Saved entries:

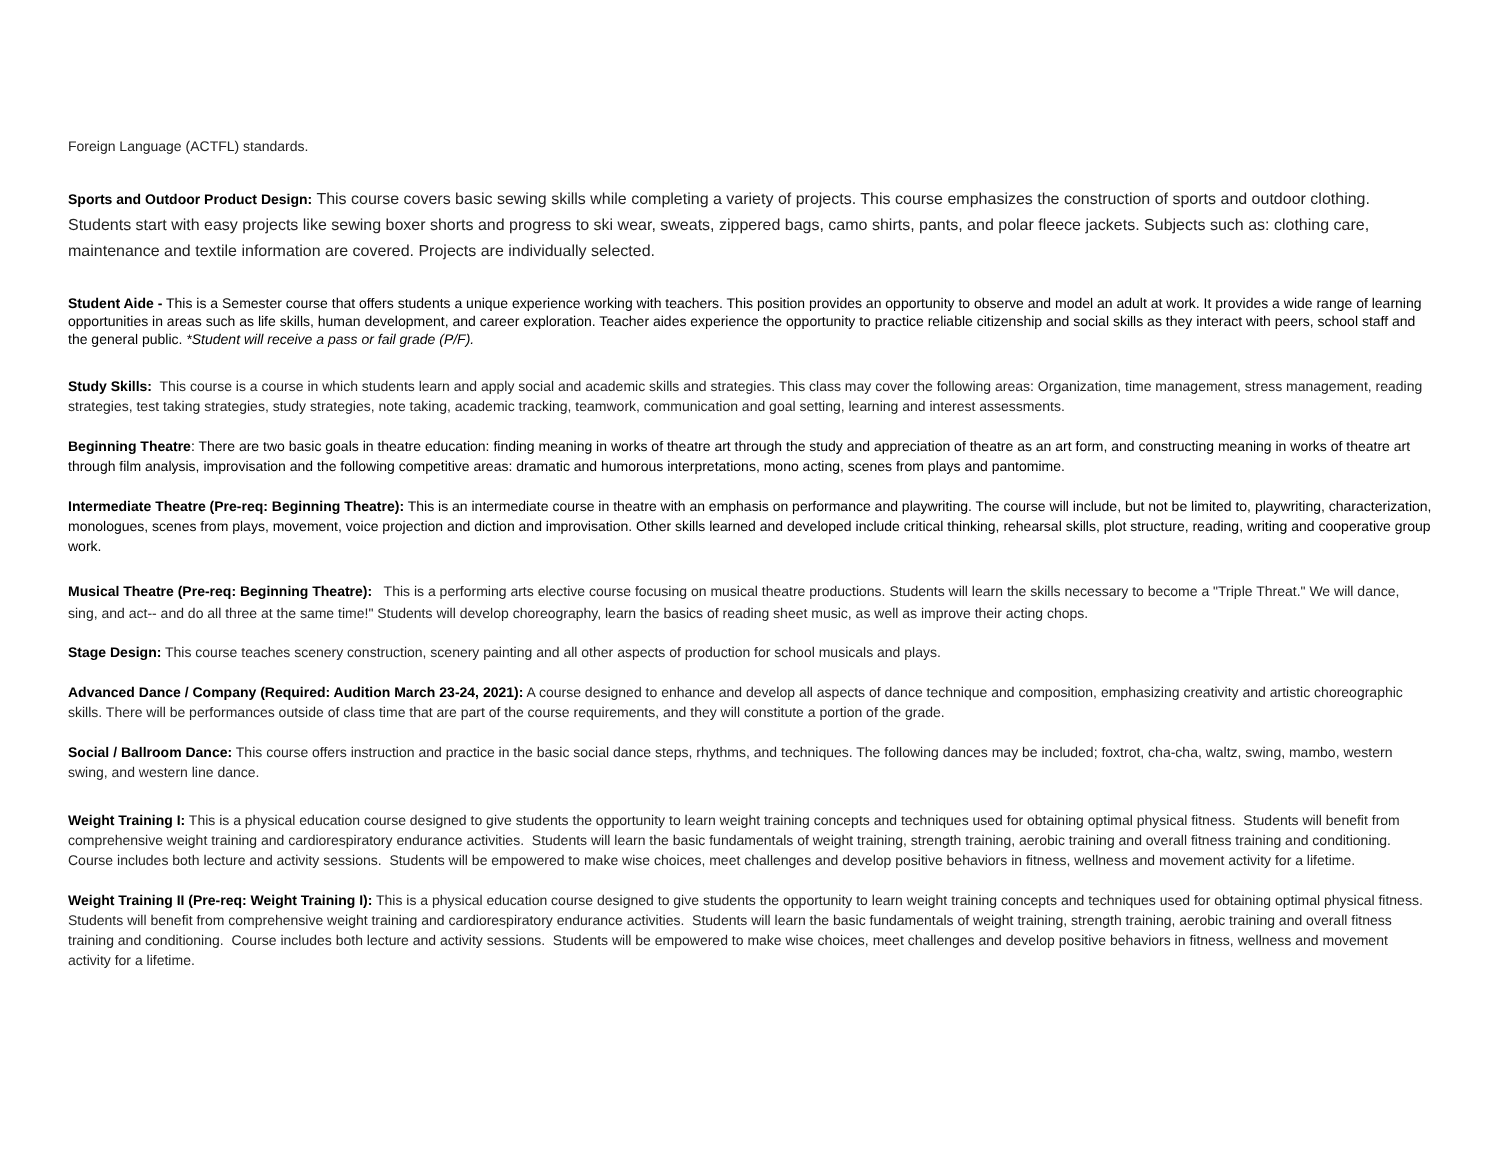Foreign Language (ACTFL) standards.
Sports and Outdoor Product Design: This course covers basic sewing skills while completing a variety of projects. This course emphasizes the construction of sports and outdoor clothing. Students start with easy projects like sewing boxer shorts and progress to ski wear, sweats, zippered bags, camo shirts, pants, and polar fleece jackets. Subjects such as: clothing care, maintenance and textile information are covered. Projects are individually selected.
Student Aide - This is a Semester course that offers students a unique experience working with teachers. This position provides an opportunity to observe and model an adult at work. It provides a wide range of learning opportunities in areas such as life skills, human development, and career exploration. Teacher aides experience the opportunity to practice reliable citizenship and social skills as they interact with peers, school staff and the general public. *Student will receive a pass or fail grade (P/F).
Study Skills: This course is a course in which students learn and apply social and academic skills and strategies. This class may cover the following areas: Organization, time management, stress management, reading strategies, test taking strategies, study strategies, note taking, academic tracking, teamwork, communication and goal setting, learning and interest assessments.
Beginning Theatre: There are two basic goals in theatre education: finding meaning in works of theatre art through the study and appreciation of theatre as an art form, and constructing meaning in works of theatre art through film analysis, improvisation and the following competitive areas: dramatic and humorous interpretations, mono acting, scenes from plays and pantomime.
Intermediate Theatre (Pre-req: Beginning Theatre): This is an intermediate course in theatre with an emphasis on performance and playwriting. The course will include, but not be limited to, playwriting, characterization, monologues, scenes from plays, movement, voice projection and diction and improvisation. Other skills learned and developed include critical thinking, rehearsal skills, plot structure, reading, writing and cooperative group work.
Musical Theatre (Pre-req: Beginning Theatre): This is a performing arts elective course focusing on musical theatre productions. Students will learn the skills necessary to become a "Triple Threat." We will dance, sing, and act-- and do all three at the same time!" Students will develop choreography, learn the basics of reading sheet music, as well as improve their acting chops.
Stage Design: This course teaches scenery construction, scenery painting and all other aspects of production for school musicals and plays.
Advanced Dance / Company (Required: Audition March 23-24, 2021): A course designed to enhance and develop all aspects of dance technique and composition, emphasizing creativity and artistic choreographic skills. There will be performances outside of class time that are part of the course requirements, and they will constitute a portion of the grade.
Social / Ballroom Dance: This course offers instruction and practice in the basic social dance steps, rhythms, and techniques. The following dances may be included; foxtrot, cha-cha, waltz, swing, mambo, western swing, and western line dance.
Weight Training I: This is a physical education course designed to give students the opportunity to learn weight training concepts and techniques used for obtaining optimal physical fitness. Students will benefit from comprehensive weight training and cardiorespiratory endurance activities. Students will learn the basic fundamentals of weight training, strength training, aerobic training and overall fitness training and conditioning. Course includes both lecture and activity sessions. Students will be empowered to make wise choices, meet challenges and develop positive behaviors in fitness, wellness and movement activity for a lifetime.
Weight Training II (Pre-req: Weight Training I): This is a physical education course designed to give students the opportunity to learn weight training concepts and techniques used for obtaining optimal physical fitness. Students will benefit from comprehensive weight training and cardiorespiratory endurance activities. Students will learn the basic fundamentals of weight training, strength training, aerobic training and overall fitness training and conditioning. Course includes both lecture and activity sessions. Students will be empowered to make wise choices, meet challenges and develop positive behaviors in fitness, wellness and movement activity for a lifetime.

▸ Exercise aim
Whenever a line above contains "designed", copy that line.

▸ Solution for this exercise
Advanced Dance / Company (Required: Audition March 23-24, 2021): A course designed to enhance and develop all aspects of dance technique and composition, emphasizing creativity and artistic choreographic skills. There will be performances outside of class time that are part of the course requirements, and they will constitute a portion of the grade.
Weight Training I: This is a physical education course designed to give students the opportunity to learn weight training concepts and techniques used for obtaining optimal physical fitness. Students will benefit from comprehensive weight training and cardiorespiratory endurance activities. Students will learn the basic fundamentals of weight training, strength training, aerobic training and overall fitness training and conditioning. Course includes both lecture and activity sessions. Students will be empowered to make wise choices, meet challenges and develop positive behaviors in fitness, wellness and movement activity for a lifetime.
Weight Training II (Pre-req: Weight Training I): This is a physical education course designed to give students the opportunity to learn weight training concepts and techniques used for obtaining optimal physical fitness. Students will benefit from comprehensive weight training and cardiorespiratory endurance activities. Students will learn the basic fundamentals of weight training, strength training, aerobic training and overall fitness training and conditioning. Course includes both lecture and activity sessions. Students will be empowered to make wise choices, meet challenges and develop positive behaviors in fitness, wellness and movement activity for a lifetime.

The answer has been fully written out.